Monday, August 10, 2009

The Old House

The Old House

There’s not much to say about the old house where I spent many happy years of my childhood except that it looks like a crime scene. For reasons too complex to address the house has been destroyed by time, vandals and neglect. Picking through First Editions now white with mold, scattered papers on the floor that could be anything including tax returns, poems or paintings there was little to save.

Dingy fluttering curtains hang limply against windows held together seemingly by cobwebs. Blackened lumps of indefinable objects lie in a kitchen sink, the bathroom toilet a scene fit for a Stephan King novel.

Grotesque renderings of mold and mildew spatter the whole place like Jackson Pollock gone mad. A fireplace built by hand looks like it was bombed. Boxes filled with rotting books once meant for rescue are scattered throughout a living room where nothing lives but mice, spiders and viral monstrosities.

The beds upstairs where children were conceived sag and lean; burnt-out candles and filthy sleeping bags hint that indigent people found life bearable here a while. No one knows when the vandals came or when they will return. Sunlight still filters in through the spider-web clogged windows and falls in wan strips upon the ruined debris. A forgotten pair of mold-splattered white pumps sits on a warped dresser; a cracked door leads to a closet so dark we don’t venture in.

Outside, flowers still bloom in an abandoned garden, a stream still meanders into a bay now mostly filled in with silt. Next to the property a CEO has built a summerhouse fit for royalty. A fence clogged with blackberries and vegetation gone mad separates the properties. A maple split by lightning or disease threatens to fall most likely on the summerhouse. No one knows how this scenario will end.

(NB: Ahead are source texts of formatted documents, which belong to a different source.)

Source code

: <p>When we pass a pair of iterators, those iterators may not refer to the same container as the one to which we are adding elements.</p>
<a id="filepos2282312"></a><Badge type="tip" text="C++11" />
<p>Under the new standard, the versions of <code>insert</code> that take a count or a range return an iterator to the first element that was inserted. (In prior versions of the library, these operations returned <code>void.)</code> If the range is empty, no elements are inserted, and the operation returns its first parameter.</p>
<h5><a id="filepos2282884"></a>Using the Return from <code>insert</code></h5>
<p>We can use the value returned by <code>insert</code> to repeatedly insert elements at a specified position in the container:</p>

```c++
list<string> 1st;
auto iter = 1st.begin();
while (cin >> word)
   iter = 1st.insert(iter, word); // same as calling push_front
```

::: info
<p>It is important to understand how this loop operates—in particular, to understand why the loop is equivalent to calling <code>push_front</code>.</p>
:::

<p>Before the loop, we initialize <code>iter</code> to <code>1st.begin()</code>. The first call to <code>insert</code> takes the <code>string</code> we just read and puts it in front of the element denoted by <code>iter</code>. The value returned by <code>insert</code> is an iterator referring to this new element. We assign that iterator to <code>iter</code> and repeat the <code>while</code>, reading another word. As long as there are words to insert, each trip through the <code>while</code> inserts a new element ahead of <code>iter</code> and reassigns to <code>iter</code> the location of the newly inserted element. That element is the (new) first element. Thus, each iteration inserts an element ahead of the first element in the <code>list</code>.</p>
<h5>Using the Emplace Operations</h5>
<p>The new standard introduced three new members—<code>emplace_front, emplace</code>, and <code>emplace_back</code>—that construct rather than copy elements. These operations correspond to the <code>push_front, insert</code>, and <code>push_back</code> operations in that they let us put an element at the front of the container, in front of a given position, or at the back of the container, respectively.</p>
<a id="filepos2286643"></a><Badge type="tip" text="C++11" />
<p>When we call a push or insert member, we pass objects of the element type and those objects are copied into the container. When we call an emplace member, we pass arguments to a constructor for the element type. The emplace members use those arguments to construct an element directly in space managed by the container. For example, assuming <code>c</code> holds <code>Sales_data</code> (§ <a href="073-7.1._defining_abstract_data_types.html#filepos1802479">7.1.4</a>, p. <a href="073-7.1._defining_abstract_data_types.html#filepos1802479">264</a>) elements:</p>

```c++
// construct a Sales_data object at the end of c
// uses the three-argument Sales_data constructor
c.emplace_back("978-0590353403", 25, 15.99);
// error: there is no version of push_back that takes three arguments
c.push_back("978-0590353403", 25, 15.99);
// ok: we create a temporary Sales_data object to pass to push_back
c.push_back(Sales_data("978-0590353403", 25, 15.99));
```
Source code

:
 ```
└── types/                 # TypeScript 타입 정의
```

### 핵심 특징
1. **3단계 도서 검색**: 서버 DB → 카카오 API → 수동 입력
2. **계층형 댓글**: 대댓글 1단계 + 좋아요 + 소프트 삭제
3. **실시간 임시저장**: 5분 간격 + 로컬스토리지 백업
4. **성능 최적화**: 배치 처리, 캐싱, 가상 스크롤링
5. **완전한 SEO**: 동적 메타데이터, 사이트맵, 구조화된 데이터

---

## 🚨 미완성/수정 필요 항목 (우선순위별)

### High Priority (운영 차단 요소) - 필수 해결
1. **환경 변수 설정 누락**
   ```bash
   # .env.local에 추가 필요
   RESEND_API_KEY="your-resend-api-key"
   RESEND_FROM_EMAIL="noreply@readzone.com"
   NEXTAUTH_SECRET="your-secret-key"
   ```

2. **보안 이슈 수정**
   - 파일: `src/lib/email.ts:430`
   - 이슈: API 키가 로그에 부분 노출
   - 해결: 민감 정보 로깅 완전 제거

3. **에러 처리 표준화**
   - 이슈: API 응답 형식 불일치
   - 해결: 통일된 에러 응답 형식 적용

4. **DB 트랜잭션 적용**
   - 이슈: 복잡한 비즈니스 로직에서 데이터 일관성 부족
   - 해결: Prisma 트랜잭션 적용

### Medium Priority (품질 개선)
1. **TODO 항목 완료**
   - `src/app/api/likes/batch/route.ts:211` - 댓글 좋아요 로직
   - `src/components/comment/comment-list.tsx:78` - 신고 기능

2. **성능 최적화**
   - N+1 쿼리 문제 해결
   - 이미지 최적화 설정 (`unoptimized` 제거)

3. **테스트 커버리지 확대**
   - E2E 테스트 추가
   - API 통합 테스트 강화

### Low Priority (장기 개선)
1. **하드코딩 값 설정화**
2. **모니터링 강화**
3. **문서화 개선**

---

What is there to say? Whether it is outrage or grief no words can describe the grotesque shape of the ruined piano where my hands first stuttered across a keyboard fit for a Beethoven once upon a time, no words can bring back the courage of those who once lived here in health. A family who long ago survived the first sweep of swine flu at the turn of a century, who produced a family of misfits, alcoholics and artists, who lived on the land when it was still wild, long before rich people arrived and circled a quiet bay where Indian canoes once graced the quiet, pure waters of Hood Canal.